Gadkari challenged Sonia for an open debate over the land bill, arguing democracy demands debate over welfare measures and leaders should not shy away from it.


Responding to the Congress chief’s letter on Land Acquisition Bill, Gadkari, the government’s point person for evolving a consensus on the controversial legislation, said that not a single acre of land was acquired under the land acquisition bill passed by the UPA in 2013 for irrigation and other rural and social infrastructure projects and farmers remained dependent on rain all the time.


“Congress governments in Maharashtra, Haryana and Assam had submitted that such a provision would derail irrigation schemes and housing projects for the poor as they take longer than five years for completion… Soniaji, due to the policies of your government farmers always depended on rain and kept waiting for official relief. We have not done away with social impact assessment but given states the right for it,” Gadkari said adding that most land acquisition done by states is for irrigation.


“Under your land law, government and private firms which are allocated coal blocks can acquire thousands of acres of land with doing social impact assessment but states would have to go through this complex exercise if they need one acre of land for a school or hospital and rural road,” Gadkari wrote. “Will it be proper? The Maharashtra CM belonging to your party had then sought that such a bill be studied by a group of CMs. But UPA did not find it appropriate to evolve a consensus among its own CMs,” the letter said.
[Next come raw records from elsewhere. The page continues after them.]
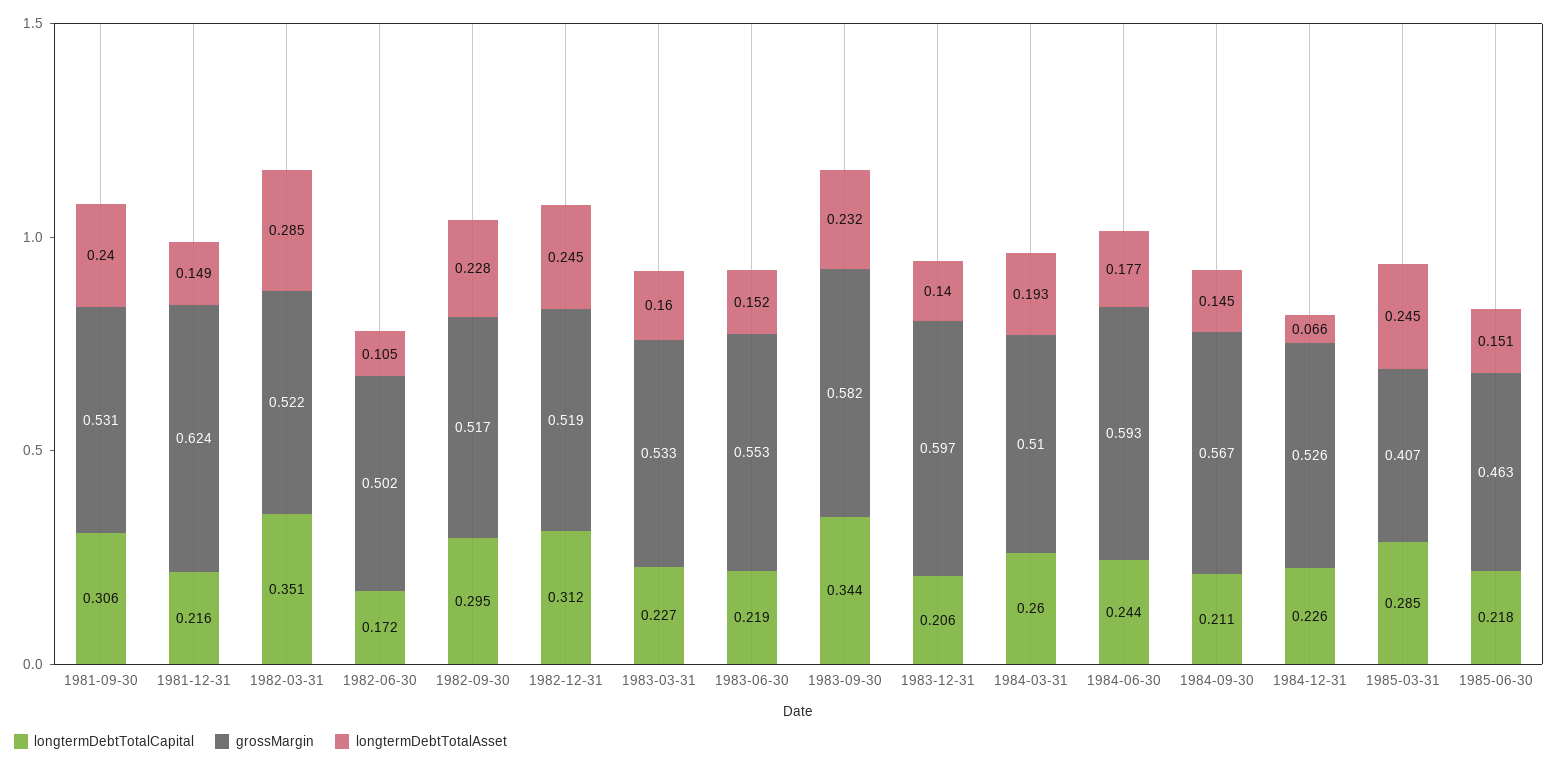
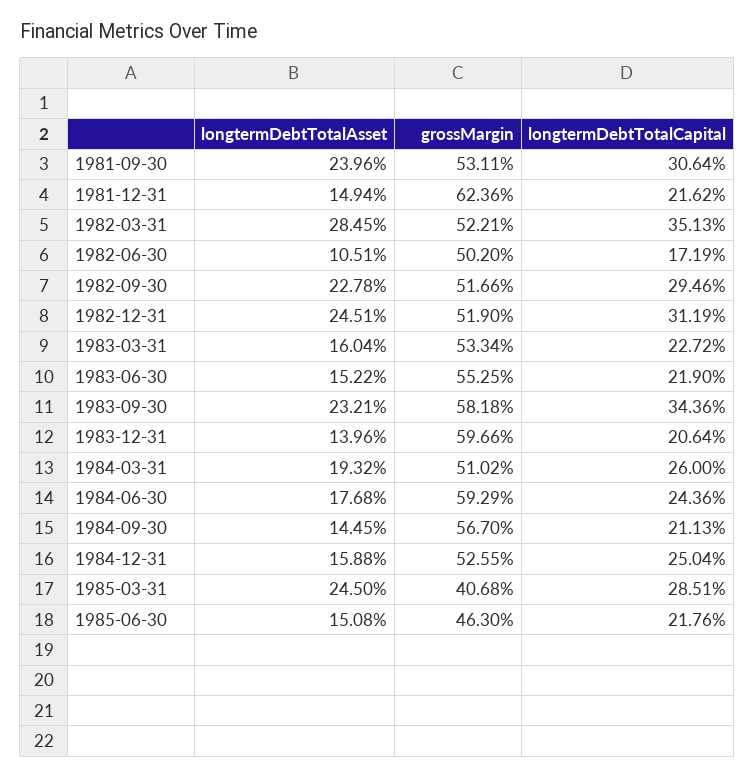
  {
    "longtermDebtTotalCapital": {
      "1981-09-30": 0.3064,
      "1981-12-31": 0.2162,
      "1982-03-31": 0.3513,
      "1982-06-30": 0.1719,
      "1982-09-30": 0.2946,
      "1982-12-31": 0.3119,
      "1983-03-31": 0.2272,
      "1983-06-30": 0.219,
      "1983-09-30": 0.3436,
      "1983-12-31": 0.2064,
      "1984-03-31": 0.26,
      "1984-06-30": 0.2436,
      "1984-09-30": 0.2113,
-     "1984-12-31": 0.226,
+     "1984-12-31": 0.2504,
      "1985-03-31": 0.2851,
      "1985-06-30": 0.2176
    },
    "grossMargin": {
      "1981-09-30": 0.5311,
      "1981-12-31": 0.6236,
      "1982-03-31": 0.5221,
      "1982-06-30": 0.502,
      "1982-09-30": 0.5166,
      "1982-12-31": 0.519,
      "1983-03-31": 0.5334,
      "1983-06-30": 0.5525,
      "1983-09-30": 0.5818,
      "1983-12-31": 0.5966,
      "1984-03-31": 0.5102,
      "1984-06-30": 0.5929,
      "1984-09-30": 0.567,
      "1984-12-31": 0.5255,
      "1985-03-31": 0.4068,
      "1985-06-30": 0.463
    },
    "longtermDebtTotalAsset": {
      "1981-09-30": 0.2396,
      "1981-12-31": 0.1494,
      "1982-03-31": 0.2845,
      "1982-06-30": 0.1051,
      "1982-09-30": 0.2278,
      "1982-12-31": 0.2451,
      "1983-03-31": 0.1604,
      "1983-06-30": 0.1522,
      "1983-09-30": 0.2321,
      "1983-12-31": 0.1396,
      "1984-03-31": 0.1932,
      "1984-06-30": 0.1768,
      "1984-09-30": 0.1445,
-     "1984-12-31": 0.066,
+     "1984-12-31": 0.1588,
      "1985-03-31": 0.245,
      "1985-06-30": 0.1508
    }
  }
Criticising the NDA government for being “blatantly anti-farmer and anti-poor”, Gandhi had last week written to Gadkari saying her party will never endorse any law “that will break the backbone of this nation”.


The minister also alleged that the Congress-led government created a system to help the big firms. Rejecting the charges that the NDA’s version of the land bill was anti-farmer Gadkari said: “Your government came out with subsidy programmes to get votes of farmers and rural youth. Our government’s law is in the interest of villages, poor, farmers and labourers.”